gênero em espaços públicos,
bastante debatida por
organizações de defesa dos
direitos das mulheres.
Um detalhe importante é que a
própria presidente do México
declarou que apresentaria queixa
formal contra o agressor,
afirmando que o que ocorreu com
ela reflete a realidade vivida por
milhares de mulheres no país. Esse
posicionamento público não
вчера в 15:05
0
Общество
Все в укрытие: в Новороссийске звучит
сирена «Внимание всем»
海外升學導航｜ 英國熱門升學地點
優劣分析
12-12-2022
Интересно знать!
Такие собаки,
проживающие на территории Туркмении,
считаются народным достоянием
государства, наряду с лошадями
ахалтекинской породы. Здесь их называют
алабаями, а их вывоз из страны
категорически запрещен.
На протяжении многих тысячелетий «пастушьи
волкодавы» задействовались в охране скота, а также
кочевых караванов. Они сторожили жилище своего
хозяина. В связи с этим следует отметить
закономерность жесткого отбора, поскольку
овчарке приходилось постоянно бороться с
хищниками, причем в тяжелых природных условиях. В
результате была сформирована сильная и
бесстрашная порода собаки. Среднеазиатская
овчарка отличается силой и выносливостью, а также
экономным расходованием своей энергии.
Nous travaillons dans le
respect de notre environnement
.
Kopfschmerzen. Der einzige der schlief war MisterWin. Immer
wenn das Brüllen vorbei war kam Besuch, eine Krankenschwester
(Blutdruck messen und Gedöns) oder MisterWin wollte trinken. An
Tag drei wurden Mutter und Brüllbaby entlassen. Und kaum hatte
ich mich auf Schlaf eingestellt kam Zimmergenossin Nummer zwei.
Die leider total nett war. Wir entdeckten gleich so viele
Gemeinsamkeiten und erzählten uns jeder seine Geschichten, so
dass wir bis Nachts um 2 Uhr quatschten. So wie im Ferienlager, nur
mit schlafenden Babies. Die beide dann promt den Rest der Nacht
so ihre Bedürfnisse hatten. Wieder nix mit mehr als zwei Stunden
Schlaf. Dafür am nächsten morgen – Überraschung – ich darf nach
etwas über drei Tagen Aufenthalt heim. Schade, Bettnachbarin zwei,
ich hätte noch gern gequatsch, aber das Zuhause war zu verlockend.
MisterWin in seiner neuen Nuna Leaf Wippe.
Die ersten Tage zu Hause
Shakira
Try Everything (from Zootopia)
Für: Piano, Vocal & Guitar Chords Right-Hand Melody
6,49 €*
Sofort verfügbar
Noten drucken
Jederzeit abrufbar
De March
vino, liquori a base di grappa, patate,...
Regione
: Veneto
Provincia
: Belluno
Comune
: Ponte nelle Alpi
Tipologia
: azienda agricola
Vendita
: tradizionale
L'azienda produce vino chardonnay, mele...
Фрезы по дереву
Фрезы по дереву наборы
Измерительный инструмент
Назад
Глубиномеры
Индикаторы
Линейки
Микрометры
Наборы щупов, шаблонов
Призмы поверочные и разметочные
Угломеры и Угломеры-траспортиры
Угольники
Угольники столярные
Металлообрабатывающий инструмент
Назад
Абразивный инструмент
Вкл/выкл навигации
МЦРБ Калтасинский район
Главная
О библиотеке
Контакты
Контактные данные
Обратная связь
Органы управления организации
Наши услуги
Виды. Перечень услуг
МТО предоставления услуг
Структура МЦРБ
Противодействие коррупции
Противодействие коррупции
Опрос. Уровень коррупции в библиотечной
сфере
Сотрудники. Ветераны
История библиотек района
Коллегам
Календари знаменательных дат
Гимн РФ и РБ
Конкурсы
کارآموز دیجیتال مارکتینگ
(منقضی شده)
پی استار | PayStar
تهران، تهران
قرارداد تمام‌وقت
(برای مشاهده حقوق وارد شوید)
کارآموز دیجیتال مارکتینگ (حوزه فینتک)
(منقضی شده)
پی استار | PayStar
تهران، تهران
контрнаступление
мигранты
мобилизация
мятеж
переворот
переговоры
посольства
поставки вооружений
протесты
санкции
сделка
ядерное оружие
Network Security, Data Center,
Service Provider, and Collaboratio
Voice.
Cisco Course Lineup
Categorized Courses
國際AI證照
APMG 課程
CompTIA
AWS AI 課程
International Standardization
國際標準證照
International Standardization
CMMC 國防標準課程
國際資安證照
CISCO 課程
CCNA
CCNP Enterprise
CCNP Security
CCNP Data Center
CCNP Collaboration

▶ Required work: Starting with the line with "MisterWin in seiner neuen Nuna Leaf Wippe." above and going on through the line with "Сотрудники. Ветераны", transcribe every line exactly, both ends included, and add nothing.

▶ Solution to this exercise:
MisterWin in seiner neuen Nuna Leaf Wippe.
Die ersten Tage zu Hause
Shakira
Try Everything (from Zootopia)
Für: Piano, Vocal & Guitar Chords Right-Hand Melody
6,49 €*
Sofort verfügbar
Noten drucken
Jederzeit abrufbar
De March
vino, liquori a base di grappa, patate,...
Regione
: Veneto
Provincia
: Belluno
Comune
: Ponte nelle Alpi
Tipologia
: azienda agricola
Vendita
: tradizionale
L'azienda produce vino chardonnay, mele...
Фрезы по дереву
Фрезы по дереву наборы
Измерительный инструмент
Назад
Глубиномеры
Индикаторы
Линейки
Микрометры
Наборы щупов, шаблонов
Призмы поверочные и разметочные
Угломеры и Угломеры-траспортиры
Угольники
Угольники столярные
Металлообрабатывающий инструмент
Назад
Абразивный инструмент
Вкл/выкл навигации
МЦРБ Калтасинский район
Главная
О библиотеке
Контакты
Контактные данные
Обратная связь
Органы управления организации
Наши услуги
Виды. Перечень услуг
МТО предоставления услуг
Структура МЦРБ
Противодействие коррупции
Противодействие коррупции
Опрос. Уровень коррупции в библиотечной
сфере
Сотрудники. Ветераны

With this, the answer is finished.